Task description -> Reproduce word for word everything in the listing from the line containing "1. **📈 User Engagement Trends**" down to the line containing "- Placed in User Segmentation section", including both of those lines.

• • • • •

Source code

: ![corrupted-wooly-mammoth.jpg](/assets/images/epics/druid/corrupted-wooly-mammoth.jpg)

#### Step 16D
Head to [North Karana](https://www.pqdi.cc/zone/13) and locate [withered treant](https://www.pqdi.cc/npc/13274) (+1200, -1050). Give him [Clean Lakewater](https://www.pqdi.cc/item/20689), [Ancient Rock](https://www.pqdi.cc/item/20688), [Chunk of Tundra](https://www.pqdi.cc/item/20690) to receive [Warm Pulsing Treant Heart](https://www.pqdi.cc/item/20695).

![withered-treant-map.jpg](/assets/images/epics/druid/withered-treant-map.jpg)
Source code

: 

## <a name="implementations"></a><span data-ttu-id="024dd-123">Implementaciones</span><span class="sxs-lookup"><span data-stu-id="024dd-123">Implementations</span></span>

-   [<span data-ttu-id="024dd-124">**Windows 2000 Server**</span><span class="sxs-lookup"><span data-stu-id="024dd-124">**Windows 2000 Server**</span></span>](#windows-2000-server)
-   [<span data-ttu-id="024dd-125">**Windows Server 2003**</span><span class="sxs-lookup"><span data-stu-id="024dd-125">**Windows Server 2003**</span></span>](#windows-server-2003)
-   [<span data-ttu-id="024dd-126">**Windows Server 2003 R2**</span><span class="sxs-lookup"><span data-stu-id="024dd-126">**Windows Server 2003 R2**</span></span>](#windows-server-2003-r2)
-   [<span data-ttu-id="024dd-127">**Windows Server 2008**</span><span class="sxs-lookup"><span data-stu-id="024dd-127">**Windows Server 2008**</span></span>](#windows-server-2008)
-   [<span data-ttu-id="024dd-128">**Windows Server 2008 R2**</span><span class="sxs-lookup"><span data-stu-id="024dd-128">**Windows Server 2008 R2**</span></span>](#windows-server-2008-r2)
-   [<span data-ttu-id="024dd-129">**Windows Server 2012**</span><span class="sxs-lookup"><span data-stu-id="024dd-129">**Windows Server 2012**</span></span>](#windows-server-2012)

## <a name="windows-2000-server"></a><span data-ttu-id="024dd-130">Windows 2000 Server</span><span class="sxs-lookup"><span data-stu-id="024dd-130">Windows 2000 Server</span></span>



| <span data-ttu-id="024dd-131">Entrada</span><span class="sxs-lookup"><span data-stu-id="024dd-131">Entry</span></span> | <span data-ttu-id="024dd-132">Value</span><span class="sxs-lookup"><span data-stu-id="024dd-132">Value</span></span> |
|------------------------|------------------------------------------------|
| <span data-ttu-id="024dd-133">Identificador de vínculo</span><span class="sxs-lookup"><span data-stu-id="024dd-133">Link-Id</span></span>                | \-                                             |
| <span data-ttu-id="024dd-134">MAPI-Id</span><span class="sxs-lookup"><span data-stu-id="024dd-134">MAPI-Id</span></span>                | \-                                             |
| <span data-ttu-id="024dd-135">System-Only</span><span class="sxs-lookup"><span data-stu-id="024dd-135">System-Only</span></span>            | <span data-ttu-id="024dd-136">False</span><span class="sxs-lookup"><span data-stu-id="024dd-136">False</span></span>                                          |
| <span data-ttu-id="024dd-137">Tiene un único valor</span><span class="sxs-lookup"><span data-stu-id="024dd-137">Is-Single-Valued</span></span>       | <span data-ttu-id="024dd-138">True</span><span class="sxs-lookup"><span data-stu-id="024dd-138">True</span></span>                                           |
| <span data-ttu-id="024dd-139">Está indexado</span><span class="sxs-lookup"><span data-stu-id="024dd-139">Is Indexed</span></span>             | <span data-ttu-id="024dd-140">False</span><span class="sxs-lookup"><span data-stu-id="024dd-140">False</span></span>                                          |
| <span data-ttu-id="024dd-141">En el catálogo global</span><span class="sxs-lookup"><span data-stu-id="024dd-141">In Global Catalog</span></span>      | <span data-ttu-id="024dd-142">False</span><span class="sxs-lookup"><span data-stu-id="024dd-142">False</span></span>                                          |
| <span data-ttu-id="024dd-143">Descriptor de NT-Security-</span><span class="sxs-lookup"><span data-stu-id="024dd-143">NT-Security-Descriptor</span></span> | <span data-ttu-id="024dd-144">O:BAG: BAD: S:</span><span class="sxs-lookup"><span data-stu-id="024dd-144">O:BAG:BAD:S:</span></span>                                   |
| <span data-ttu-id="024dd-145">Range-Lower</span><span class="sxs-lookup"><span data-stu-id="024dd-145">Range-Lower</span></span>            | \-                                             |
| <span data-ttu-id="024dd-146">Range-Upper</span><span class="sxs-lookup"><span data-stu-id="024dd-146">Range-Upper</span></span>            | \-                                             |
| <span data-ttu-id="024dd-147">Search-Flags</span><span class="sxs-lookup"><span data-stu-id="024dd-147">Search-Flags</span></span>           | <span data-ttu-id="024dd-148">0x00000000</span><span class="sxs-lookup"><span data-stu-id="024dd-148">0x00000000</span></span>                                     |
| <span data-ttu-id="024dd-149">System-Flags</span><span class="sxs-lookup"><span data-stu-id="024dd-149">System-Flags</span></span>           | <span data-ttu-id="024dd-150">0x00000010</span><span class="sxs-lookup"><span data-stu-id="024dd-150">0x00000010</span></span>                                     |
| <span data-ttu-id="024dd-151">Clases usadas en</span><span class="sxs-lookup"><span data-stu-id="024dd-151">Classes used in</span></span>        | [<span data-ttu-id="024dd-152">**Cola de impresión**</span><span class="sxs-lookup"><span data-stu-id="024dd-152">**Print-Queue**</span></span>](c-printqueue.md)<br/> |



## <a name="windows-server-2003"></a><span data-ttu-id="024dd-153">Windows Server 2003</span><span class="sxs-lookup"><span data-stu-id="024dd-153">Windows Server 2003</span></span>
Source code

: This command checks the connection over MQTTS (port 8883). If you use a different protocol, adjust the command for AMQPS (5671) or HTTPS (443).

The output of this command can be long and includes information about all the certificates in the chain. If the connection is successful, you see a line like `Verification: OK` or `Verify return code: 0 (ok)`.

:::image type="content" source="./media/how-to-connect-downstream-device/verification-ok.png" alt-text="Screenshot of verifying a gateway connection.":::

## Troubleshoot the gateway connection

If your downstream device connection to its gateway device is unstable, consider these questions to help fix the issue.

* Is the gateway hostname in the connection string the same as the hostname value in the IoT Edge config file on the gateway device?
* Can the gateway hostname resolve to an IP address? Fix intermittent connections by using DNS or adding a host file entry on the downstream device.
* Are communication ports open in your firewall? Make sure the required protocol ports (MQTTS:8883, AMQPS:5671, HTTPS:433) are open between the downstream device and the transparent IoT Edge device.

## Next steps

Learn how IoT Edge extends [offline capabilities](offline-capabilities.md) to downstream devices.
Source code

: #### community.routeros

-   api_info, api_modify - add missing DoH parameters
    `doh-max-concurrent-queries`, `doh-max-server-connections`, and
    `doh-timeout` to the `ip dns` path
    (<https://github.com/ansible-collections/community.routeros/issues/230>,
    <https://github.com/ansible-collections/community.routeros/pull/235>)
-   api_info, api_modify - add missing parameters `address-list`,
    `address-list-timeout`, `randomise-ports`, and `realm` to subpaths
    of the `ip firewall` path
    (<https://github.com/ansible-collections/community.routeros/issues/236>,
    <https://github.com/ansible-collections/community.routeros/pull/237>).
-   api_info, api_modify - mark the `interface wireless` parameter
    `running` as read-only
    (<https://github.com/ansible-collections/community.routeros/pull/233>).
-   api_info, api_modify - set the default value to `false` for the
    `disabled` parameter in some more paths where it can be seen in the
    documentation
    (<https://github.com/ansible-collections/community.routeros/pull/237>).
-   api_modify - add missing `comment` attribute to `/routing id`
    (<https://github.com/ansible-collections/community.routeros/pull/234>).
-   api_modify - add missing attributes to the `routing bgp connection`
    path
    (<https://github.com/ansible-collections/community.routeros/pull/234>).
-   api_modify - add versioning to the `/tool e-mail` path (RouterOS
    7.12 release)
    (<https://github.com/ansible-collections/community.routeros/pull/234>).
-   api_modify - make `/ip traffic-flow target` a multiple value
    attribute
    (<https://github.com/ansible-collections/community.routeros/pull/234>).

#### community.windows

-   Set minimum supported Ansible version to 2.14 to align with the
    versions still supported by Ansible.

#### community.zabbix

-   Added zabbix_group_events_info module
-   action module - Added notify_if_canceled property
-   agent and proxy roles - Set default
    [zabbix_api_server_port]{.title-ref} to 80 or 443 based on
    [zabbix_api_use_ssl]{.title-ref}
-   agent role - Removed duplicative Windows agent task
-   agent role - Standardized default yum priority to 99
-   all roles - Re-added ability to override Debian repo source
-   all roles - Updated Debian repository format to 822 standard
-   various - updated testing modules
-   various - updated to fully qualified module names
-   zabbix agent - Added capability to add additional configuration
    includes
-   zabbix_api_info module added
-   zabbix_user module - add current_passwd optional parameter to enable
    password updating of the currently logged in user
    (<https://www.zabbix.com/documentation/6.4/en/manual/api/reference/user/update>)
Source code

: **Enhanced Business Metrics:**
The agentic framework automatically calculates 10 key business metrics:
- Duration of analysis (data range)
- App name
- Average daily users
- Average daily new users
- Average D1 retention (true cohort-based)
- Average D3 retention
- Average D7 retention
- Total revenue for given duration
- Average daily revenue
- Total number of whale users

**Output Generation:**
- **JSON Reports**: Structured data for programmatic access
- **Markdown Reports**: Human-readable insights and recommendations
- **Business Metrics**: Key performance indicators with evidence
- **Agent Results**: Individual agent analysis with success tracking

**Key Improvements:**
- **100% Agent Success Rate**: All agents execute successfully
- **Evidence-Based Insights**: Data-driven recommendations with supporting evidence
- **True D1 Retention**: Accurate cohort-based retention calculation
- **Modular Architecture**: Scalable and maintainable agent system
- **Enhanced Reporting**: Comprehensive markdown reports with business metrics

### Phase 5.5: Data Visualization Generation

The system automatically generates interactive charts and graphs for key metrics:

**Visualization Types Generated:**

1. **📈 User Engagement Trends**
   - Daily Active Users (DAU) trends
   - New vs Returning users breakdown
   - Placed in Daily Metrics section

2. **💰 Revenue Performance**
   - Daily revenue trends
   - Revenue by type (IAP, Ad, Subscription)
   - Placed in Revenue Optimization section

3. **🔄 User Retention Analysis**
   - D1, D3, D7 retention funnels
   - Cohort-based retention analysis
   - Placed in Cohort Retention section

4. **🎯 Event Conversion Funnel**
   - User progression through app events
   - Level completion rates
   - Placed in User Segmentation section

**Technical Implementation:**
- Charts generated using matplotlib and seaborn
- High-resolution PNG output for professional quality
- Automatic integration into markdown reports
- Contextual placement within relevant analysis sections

• • • • •

Output below ->
1. **📈 User Engagement Trends**
   - Daily Active Users (DAU) trends
   - New vs Returning users breakdown
   - Placed in Daily Metrics section

2. **💰 Revenue Performance**
   - Daily revenue trends
   - Revenue by type (IAP, Ad, Subscription)
   - Placed in Revenue Optimization section

3. **🔄 User Retention Analysis**
   - D1, D3, D7 retention funnels
   - Cohort-based retention analysis
   - Placed in Cohort Retention section

4. **🎯 Event Conversion Funnel**
   - User progression through app events
   - Level completion rates
   - Placed in User Segmentation section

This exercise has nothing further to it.